ですから、電帳法やインボイス制度への対応に悩むお客様から書類をお預かりし、スキャンからデータ管理までをパッケージ化したサービスを提供することも可能ですし、先のお話にあった通り、ご要望に応じて倉庫で書類原本を保管することもできます。

2. 品質が高く活用しやすいデータを提供するために「fiシリーズ」を選択

本日お話をうかがっているこの場所(機密書類を保管するため所在地非公開)は、電子倉庫事業のために富士ロジテックが新たに準備した「首都圏事業部 文書事務集中センター及び電子化センター」(以下、電子化センター)ですね。こちらでは富士ロジテックの専任スタッフがスキャン作業を行うのでしょうか。

河野さんNRMの協力によってスキャン技術を習得した3名のスタッフが今後、厳重なセキュリティ下に置かれたこのスペースで作業します。なお、現在当社で紙書類の保管を承っているお客様からのデータ化の受注のほか、新規のお客様も増えていく見込みですので、業務量に応じて作業スタッフを適宜増員しつつ、高い電子化品質を維持・向上させていく予定です。

電子化センターの様子
スタッフがスキャンする様子

高セキュリティ環境下にある電子化センター。「fi-7700」と「fi-7480」が2台ずつ置かれています。

電子化センターには業務用イメージスキャナー「fiシリーズ」から、A3フラットベッド付きスキャナー「fi-7700」とA3コンパクトスキャナー「fi-7480」を2台ずつ導入されています。
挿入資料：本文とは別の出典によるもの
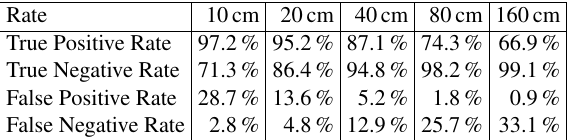
Table 2. The rates of correct classification, type I and type II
フラットベッド付きも選択されたのは、多様な書類を取り扱うからでしょうか。

小山内さんたとえば100年以上前のものなど、情報資産管理の世界で「古文書」と呼ばれる書類や、割印方式の契約書などもスキャンすることになると予想しています。そうした書類はADFに通すことができず、また大判であることが多いため、原本を損傷させることがないよう、ていねいに扱いながらフラットベッドでスキャンする必要があります。

fi-7700の写真
フラッドベッドで読み取る様子

多彩な読み取りに1台で対応する「fi-7700」。カバーを開けたままA3サイズまでの原稿をスキャンできるフラットベッドスキャナー(写真)と、A3原稿をストレートパスで読み取るADFを備えています。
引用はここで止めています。